*PROBLEM DETAILS*
Print the lines of the entries again without any change, giving only the part that opens with the line containing "family: Melastomataceae" and closes with the line containing "collector number: 780".

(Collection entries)
______________________________

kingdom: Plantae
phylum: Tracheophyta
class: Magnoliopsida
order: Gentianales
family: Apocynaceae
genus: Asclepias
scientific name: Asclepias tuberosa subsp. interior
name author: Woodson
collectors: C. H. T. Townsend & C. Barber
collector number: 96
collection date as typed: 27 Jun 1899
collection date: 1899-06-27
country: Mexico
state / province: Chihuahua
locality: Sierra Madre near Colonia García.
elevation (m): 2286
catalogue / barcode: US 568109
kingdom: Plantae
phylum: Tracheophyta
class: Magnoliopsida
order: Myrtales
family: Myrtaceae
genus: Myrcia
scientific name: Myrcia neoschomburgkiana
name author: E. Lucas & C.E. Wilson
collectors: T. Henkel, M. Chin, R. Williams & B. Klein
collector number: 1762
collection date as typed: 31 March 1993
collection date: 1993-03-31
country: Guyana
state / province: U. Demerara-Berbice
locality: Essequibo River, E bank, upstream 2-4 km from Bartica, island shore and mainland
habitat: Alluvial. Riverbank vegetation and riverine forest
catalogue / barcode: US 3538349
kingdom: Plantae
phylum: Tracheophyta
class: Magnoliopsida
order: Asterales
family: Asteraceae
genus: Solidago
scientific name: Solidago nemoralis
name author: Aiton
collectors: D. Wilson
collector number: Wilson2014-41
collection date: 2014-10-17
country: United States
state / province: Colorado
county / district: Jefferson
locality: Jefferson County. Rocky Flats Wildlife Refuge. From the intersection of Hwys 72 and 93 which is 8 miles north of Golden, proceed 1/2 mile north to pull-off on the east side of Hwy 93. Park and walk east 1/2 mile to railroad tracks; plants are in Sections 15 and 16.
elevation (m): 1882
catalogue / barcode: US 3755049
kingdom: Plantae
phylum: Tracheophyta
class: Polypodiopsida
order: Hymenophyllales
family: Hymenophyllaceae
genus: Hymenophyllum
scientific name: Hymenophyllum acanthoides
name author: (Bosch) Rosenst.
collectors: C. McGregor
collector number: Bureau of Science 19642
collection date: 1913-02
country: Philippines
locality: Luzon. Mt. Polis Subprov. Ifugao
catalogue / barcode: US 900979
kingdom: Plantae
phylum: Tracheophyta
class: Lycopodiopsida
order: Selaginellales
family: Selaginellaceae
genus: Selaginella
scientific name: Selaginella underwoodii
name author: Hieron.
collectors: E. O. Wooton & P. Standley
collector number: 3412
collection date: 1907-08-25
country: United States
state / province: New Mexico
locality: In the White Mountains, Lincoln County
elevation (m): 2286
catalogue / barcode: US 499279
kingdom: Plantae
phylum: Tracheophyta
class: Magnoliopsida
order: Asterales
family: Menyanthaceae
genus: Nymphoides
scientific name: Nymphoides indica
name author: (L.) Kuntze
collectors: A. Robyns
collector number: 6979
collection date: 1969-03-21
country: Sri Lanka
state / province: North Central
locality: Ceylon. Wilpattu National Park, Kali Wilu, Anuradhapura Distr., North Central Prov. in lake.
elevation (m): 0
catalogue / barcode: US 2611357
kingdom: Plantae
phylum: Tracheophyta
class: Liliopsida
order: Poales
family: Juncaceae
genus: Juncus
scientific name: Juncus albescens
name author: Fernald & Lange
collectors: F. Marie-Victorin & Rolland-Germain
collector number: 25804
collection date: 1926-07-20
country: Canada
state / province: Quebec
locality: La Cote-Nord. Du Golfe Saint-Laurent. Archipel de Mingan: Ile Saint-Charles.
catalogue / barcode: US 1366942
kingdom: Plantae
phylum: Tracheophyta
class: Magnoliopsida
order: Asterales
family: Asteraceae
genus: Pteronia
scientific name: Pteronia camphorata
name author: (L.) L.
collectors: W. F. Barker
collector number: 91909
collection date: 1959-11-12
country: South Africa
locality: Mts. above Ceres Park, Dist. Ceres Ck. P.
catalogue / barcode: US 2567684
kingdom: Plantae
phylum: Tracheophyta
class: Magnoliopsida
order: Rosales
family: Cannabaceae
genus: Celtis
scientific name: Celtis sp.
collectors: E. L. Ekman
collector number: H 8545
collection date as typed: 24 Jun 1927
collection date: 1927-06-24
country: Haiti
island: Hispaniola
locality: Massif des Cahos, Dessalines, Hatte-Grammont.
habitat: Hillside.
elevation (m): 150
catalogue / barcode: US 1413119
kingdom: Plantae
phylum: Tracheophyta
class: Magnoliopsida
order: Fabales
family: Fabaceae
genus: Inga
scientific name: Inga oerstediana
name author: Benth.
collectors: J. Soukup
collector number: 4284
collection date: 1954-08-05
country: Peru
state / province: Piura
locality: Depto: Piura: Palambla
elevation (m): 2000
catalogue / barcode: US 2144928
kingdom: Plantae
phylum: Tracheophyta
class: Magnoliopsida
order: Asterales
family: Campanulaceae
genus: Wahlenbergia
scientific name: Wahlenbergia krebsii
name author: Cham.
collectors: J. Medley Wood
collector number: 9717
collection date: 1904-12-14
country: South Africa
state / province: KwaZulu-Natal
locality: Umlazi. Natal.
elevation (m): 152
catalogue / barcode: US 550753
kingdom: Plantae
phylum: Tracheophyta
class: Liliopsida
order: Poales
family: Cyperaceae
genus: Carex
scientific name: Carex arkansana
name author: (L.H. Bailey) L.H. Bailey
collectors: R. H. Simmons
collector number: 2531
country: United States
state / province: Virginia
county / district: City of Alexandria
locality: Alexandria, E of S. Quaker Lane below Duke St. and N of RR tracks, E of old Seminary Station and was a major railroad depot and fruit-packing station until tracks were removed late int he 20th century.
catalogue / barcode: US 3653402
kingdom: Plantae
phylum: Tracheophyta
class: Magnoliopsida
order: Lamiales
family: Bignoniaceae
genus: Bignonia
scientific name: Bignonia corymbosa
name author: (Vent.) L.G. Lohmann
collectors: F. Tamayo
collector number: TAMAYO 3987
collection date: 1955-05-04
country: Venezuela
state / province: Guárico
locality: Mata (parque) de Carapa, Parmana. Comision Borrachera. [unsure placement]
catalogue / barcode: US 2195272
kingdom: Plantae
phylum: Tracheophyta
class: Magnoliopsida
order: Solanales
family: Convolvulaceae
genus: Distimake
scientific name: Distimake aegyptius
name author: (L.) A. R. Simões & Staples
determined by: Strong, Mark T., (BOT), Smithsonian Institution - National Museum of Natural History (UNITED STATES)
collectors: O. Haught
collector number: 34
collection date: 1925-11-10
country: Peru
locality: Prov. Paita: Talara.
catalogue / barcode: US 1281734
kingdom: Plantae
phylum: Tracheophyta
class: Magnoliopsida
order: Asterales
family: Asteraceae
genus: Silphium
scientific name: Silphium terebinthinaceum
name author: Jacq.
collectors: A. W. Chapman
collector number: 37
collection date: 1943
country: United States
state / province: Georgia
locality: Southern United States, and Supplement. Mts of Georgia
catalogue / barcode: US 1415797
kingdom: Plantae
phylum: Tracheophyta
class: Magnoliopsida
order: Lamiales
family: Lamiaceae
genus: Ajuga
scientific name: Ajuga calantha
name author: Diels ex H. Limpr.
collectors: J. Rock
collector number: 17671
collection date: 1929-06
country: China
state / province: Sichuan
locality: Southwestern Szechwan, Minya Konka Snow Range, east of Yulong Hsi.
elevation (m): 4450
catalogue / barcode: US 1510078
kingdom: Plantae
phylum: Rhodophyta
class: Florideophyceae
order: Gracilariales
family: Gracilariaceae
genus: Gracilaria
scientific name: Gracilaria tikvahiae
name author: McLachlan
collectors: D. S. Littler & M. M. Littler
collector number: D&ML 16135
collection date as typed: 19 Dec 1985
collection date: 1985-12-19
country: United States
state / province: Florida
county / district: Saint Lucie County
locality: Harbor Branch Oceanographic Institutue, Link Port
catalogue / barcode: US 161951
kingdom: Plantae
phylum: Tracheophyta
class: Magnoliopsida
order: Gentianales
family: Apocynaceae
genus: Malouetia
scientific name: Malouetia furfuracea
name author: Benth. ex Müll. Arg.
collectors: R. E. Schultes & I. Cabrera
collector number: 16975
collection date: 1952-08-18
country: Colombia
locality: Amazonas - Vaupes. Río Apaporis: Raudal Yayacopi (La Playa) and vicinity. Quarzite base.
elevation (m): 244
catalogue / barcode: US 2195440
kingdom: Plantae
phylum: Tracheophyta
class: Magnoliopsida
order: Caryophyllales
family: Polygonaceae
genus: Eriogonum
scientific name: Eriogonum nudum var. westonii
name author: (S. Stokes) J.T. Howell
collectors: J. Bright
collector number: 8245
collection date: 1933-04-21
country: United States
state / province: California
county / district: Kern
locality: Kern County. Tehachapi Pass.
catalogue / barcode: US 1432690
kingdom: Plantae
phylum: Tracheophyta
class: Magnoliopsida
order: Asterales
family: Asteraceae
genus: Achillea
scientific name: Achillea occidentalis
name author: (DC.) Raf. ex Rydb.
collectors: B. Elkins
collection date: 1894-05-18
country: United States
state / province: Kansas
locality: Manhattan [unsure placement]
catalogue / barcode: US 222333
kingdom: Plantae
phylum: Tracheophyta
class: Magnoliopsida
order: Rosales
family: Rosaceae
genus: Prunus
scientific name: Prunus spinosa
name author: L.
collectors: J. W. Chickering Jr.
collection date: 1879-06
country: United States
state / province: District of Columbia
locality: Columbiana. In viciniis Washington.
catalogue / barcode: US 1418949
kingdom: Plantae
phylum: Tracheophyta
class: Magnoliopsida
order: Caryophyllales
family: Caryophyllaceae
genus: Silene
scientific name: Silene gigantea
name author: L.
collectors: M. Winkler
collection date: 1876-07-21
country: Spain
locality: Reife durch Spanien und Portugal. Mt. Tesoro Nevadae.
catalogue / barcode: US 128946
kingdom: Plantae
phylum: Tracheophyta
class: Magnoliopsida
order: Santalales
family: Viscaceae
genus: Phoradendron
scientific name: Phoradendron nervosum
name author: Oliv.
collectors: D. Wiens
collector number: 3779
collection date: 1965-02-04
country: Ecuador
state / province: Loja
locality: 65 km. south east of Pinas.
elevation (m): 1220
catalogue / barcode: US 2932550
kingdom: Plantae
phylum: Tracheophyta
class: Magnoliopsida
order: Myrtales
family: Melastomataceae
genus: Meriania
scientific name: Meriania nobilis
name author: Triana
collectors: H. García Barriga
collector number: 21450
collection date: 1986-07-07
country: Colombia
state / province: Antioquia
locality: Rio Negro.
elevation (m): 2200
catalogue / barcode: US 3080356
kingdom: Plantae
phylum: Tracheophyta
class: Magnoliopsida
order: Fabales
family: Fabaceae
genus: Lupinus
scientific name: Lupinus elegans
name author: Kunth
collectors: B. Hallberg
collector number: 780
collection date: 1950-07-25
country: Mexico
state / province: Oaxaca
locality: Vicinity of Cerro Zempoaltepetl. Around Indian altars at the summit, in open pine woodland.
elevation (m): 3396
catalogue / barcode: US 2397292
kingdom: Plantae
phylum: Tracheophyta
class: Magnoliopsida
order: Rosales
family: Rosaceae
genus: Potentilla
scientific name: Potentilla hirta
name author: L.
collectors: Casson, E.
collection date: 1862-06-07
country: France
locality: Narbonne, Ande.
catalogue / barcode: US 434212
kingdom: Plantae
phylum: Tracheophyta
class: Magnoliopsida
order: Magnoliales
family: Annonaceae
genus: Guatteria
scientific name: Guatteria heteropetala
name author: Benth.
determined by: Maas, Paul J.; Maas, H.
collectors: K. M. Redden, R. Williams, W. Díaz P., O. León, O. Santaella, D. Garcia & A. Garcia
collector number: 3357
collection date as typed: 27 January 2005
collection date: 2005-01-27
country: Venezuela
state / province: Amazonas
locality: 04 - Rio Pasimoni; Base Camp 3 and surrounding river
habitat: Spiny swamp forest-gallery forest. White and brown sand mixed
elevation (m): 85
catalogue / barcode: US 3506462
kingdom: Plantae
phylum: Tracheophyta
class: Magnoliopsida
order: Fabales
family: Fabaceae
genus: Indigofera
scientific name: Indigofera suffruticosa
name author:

______________________________

*OUTPUT OF THE TASK*
family: Melastomataceae
genus: Meriania
scientific name: Meriania nobilis
name author: Triana
collectors: H. García Barriga
collector number: 21450
collection date: 1986-07-07
country: Colombia
state / province: Antioquia
locality: Rio Negro.
elevation (m): 2200
catalogue / barcode: US 3080356
kingdom: Plantae
phylum: Tracheophyta
class: Magnoliopsida
order: Fabales
family: Fabaceae
genus: Lupinus
scientific name: Lupinus elegans
name author: Kunth
collectors: B. Hallberg
collector number: 780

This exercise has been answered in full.